Apparently this will encourage those called to be "more candid" about their behaviour. So why not change the whole legal system for similar reasons? Murderers would be so much more candid in a trial if they weren't weighed down by the thought of their comments being made public. "Between you and me I strangled the lot of them," they'd laugh, whereas once they're in that big room with lawyers and blame getting in the way they're BOUND to clam up.

How much quicker the law could be resolved without all that paraphernalia of cross-examining and working out who was telling the truth and other money-wasting nonsense. Just ask someone whether they did it, and if they say "Not really," or "I had to kill them because I'd heard they had some destructive weapons," the judge could say "Well that's pretty much cleared it up – who's next?"

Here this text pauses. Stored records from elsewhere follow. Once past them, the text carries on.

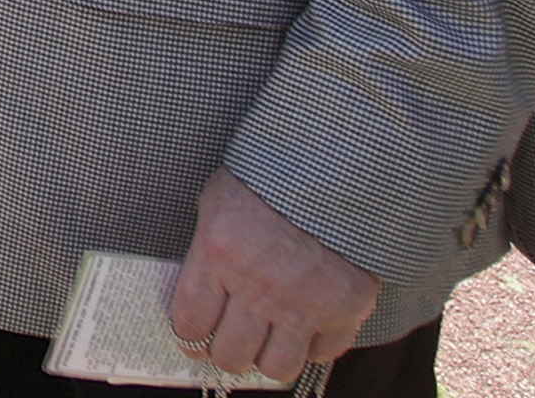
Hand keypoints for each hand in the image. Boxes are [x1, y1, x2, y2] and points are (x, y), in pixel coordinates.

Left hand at [169, 171, 381, 381]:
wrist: (334, 167)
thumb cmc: (267, 180)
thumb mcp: (218, 204)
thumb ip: (206, 252)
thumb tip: (197, 297)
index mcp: (219, 255)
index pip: (191, 324)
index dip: (189, 336)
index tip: (194, 336)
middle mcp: (259, 287)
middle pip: (231, 355)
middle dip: (224, 352)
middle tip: (229, 341)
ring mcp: (304, 303)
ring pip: (276, 367)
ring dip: (267, 357)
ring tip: (266, 340)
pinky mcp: (345, 309)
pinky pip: (322, 354)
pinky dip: (311, 346)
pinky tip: (304, 327)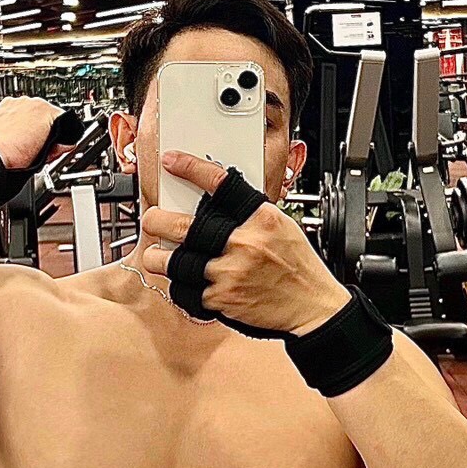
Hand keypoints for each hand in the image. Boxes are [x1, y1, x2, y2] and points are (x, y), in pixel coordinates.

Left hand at [0, 96, 72, 169]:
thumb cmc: (15, 155)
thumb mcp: (47, 155)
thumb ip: (60, 146)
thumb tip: (66, 145)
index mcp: (46, 109)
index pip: (62, 119)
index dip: (61, 135)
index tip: (56, 145)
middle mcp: (29, 102)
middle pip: (43, 114)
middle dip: (42, 129)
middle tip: (39, 147)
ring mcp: (13, 104)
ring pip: (26, 113)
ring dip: (26, 124)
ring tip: (23, 143)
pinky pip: (10, 115)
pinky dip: (11, 123)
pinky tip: (11, 138)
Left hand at [141, 152, 349, 335]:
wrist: (313, 306)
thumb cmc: (299, 266)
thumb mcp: (281, 226)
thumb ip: (247, 213)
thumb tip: (211, 199)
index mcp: (261, 218)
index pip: (220, 184)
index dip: (190, 168)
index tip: (171, 161)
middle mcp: (244, 243)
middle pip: (185, 225)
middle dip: (158, 220)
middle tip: (152, 218)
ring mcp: (230, 273)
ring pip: (176, 261)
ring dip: (158, 256)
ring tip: (156, 254)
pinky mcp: (222, 300)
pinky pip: (185, 290)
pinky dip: (177, 284)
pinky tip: (178, 278)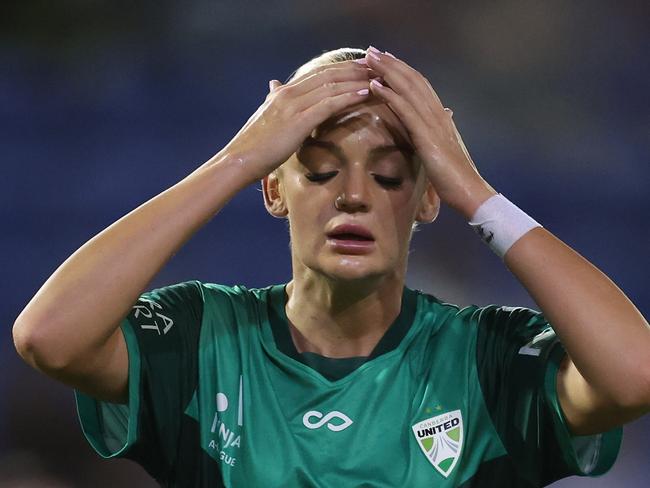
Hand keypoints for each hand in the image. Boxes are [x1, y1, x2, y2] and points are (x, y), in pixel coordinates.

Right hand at [219, 60, 374, 183]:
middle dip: (353, 70)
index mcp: (282, 93)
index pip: (317, 74)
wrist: (240, 159)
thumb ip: (274, 100)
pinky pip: (329, 104)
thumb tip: (273, 85)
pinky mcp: (299, 121)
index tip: (360, 66)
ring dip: (356, 80)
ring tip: (377, 78)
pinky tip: (364, 94)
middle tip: (375, 67)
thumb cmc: (254, 145)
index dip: (340, 68)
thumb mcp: (265, 116)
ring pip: (331, 86)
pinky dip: (348, 97)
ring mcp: (293, 105)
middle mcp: (288, 93)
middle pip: (327, 75)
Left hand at [363, 46, 496, 217]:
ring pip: (408, 89)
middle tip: (371, 51)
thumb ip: (439, 133)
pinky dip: (390, 95)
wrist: (470, 192)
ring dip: (387, 72)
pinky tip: (375, 86)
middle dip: (391, 64)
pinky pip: (406, 110)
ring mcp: (433, 124)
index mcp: (441, 118)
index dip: (403, 71)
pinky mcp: (427, 137)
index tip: (386, 60)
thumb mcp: (445, 150)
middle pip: (413, 80)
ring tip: (369, 60)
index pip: (421, 86)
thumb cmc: (455, 178)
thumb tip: (444, 118)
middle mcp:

And what a liberal turn Gordon Brown's taken with this "refusal to blame" attitude. He must have been listening to a radical parenting workshop in a field in Devon, so those responsible will be told, "OK – I'm hearing negative thought-lines resulting from imaginary-weapons-of-destruction-syndrome yeah, but I don't want you to feel blame for all the deaths OK, instead I want you to digest an alternative activity strategy of public speaking and praying so as not to stifle your creativity yeah."

In an effort to represent the expertise of many layers of society, the team running the inquiry has been drawn from a wide cross-section of knights. (To be fair only four out of the five in the team are knights. The other is a baroness, because New Labour stands by its slogan, "For the many not the few").

They're not even neutral knights, because Sir Lawrence Freedman wrote a memo on which Blair based a speech proposing war, and Sir Martin Gilbert has already said Blair and Bush may be seen as "akin to Roosevelt and Churchill." So why are they bothering to have an inquiry at all? It would make more sense to have a dinner party. Then they could release its conclusions that: 1) There was little alternative to war; 2) The recession is creating some wonderful opportunities for property in Italy; and 3) Sir John and Sir Roderic both knew the same masters at Eton, isn't that amazing?

They'd probably have put Tony and Cherie Blair on the inquiry team, except that Cherie would have charged an appearance fee and it would end up costing more than all the lawyers.

One minister defended the war yesterday by boasting that the levels of violence in Iraq are now at their lowest since 2003. So after six years and a million dead the place is finally back to the level of violence that existed before the invasion happened. But it's justified because one of the dead was Saddam, although with this new system of secrecy and disastrous wars for which no one in the government is to blame, if he was still around they'd be after him for advice.